Number every line of the data below in order, leaving out the blank lines.

"""

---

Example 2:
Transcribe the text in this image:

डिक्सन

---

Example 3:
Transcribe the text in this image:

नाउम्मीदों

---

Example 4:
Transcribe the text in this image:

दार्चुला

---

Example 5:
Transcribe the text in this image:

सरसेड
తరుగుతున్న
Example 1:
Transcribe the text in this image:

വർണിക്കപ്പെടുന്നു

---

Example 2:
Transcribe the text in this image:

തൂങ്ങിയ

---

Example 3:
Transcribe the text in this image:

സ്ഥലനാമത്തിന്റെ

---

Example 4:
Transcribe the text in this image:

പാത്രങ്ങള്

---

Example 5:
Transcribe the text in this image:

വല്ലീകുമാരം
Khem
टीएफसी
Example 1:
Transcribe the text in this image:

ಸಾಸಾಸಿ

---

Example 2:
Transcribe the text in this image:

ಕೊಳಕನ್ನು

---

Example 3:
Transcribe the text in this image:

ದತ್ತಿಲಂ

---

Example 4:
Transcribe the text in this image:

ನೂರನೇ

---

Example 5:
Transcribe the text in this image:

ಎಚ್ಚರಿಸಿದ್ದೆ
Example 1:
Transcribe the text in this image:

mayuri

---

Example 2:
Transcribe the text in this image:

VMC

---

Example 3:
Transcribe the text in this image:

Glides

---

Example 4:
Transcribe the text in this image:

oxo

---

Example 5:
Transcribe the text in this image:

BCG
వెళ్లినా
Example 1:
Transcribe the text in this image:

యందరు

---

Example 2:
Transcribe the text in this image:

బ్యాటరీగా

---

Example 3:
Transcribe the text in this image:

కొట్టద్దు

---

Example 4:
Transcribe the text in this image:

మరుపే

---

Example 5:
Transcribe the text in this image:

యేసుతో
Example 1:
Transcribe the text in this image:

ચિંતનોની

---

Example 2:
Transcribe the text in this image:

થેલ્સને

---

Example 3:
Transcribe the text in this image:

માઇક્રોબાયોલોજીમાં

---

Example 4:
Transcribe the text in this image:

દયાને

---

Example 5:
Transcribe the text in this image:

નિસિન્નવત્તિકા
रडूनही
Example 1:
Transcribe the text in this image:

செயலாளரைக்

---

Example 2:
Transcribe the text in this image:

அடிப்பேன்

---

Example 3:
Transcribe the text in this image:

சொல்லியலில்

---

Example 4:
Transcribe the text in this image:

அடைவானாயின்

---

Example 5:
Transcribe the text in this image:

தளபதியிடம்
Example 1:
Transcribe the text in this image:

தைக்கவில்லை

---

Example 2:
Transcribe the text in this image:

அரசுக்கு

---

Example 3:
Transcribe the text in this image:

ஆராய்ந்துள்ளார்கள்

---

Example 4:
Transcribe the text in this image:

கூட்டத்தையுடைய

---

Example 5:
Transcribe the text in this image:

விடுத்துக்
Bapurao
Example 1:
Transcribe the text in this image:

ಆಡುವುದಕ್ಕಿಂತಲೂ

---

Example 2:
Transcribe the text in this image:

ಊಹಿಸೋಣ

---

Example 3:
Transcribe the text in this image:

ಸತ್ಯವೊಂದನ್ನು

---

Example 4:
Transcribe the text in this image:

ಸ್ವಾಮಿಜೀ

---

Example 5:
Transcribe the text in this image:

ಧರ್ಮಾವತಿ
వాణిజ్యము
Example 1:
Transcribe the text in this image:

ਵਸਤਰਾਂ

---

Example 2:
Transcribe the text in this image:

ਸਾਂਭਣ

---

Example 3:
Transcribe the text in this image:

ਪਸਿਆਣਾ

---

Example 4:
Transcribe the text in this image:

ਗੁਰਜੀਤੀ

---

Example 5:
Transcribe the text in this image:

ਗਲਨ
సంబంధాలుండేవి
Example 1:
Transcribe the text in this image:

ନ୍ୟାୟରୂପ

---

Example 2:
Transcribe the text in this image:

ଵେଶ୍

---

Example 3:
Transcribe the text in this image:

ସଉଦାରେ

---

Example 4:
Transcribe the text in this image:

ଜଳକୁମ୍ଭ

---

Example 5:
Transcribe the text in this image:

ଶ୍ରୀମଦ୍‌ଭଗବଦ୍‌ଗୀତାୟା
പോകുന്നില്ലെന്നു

"""

Solution to this task
1. ---
2. Example 2:
3. Transcribe the text in this image:
4. डिक्सन
5. ---
6. Example 3:
7. Transcribe the text in this image:
8. नाउम्मीदों
9. ---
10. Example 4:
11. Transcribe the text in this image:
12. दार्चुला
13. ---
14. Example 5:
15. Transcribe the text in this image:
16. सरसेड
17. తరుగుతున్న
18. Example 1:
19. Transcribe the text in this image:
20. വർണിക്കപ്പെടുന്നു
21. ---
22. Example 2:
23. Transcribe the text in this image:
24. തൂങ്ങിയ
25. ---
26. Example 3:
27. Transcribe the text in this image:
28. സ്ഥലനാമത്തിന്റെ
29. ---
30. Example 4:
31. Transcribe the text in this image:
32. പാത്രങ്ങള്
33. ---
34. Example 5:
35. Transcribe the text in this image:
36. വല്ലീകുമാരം
37. Khem
38. टीएफसी
39. Example 1:
40. Transcribe the text in this image:
41. ಸಾಸಾಸಿ
42. ---
43. Example 2:
44. Transcribe the text in this image:
45. ಕೊಳಕನ್ನು
46. ---
47. Example 3:
48. Transcribe the text in this image:
49. ದತ್ತಿಲಂ
50. ---
51. Example 4:
52. Transcribe the text in this image:
53. ನೂರನೇ
54. ---
55. Example 5:
56. Transcribe the text in this image:
57. ಎಚ್ಚರಿಸಿದ್ದೆ
58. Example 1:
59. Transcribe the text in this image:
60. mayuri
61. ---
62. Example 2:
63. Transcribe the text in this image:
64. VMC
65. ---
66. Example 3:
67. Transcribe the text in this image:
68. Glides
69. ---
70. Example 4:
71. Transcribe the text in this image:
72. oxo
73. ---
74. Example 5:
75. Transcribe the text in this image:
76. BCG
77. వెళ్లినా
78. Example 1:
79. Transcribe the text in this image:
80. యందరు
81. ---
82. Example 2:
83. Transcribe the text in this image:
84. బ్యాటరీగా
85. ---
86. Example 3:
87. Transcribe the text in this image:
88. కొట్టద్దు
89. ---
90. Example 4:
91. Transcribe the text in this image:
92. మరుపే
93. ---
94. Example 5:
95. Transcribe the text in this image:
96. యేసుతో
97. Example 1:
98. Transcribe the text in this image:
99. ચિંતનોની
100. ---
101. Example 2:
102. Transcribe the text in this image:
103. થેલ્સને
104. ---
105. Example 3:
106. Transcribe the text in this image:
107. માઇક્રોબાયોલોજીમાં
108. ---
109. Example 4:
110. Transcribe the text in this image:
111. દયાને
112. ---
113. Example 5:
114. Transcribe the text in this image:
115. નિસિન્નવત્તિકા
116. रडूनही
117. Example 1:
118. Transcribe the text in this image:
119. செயலாளரைக்
120. ---
121. Example 2:
122. Transcribe the text in this image:
123. அடிப்பேன்
124. ---
125. Example 3:
126. Transcribe the text in this image:
127. சொல்லியலில்
128. ---
129. Example 4:
130. Transcribe the text in this image:
131. அடைவானாயின்
132. ---
133. Example 5:
134. Transcribe the text in this image:
135. தளபதியிடம்
136. Example 1:
137. Transcribe the text in this image:
138. தைக்கவில்லை
139. ---
140. Example 2:
141. Transcribe the text in this image:
142. அரசுக்கு
143. ---
144. Example 3:
145. Transcribe the text in this image:
146. ஆராய்ந்துள்ளார்கள்
147. ---
148. Example 4:
149. Transcribe the text in this image:
150. கூட்டத்தையுடைய
151. ---
152. Example 5:
153. Transcribe the text in this image:
154. விடுத்துக்
155. Bapurao
156. Example 1:
157. Transcribe the text in this image:
158. ಆಡುವುದಕ್ಕಿಂತಲೂ
159. ---
160. Example 2:
161. Transcribe the text in this image:
162. ಊಹಿಸೋಣ
163. ---
164. Example 3:
165. Transcribe the text in this image:
166. ಸತ್ಯವೊಂದನ್ನು
167. ---
168. Example 4:
169. Transcribe the text in this image:
170. ಸ್ವಾಮಿಜೀ
171. ---
172. Example 5:
173. Transcribe the text in this image:
174. ಧರ್ಮಾವತಿ
175. వాణిజ్యము
176. Example 1:
177. Transcribe the text in this image:
178. ਵਸਤਰਾਂ
179. ---
180. Example 2:
181. Transcribe the text in this image:
182. ਸਾਂਭਣ
183. ---
184. Example 3:
185. Transcribe the text in this image:
186. ਪਸਿਆਣਾ
187. ---
188. Example 4:
189. Transcribe the text in this image:
190. ਗੁਰਜੀਤੀ
191. ---
192. Example 5:
193. Transcribe the text in this image:
194. ਗਲਨ
195. సంబంధాలుండేవి
196. Example 1:
197. Transcribe the text in this image:
198. ନ୍ୟାୟରୂପ
199. ---
200. Example 2:
201. Transcribe the text in this image:
202. ଵେଶ୍
203. ---
204. Example 3:
205. Transcribe the text in this image:
206. ସଉଦାରେ
207. ---
208. Example 4:
209. Transcribe the text in this image:
210. ଜଳକୁମ୍ଭ
211. ---
212. Example 5:
213. Transcribe the text in this image:
214. ଶ୍ରୀମଦ୍‌ଭଗବଦ୍‌ଗୀତାୟା
215. പോകുന്നില്ലെന്നു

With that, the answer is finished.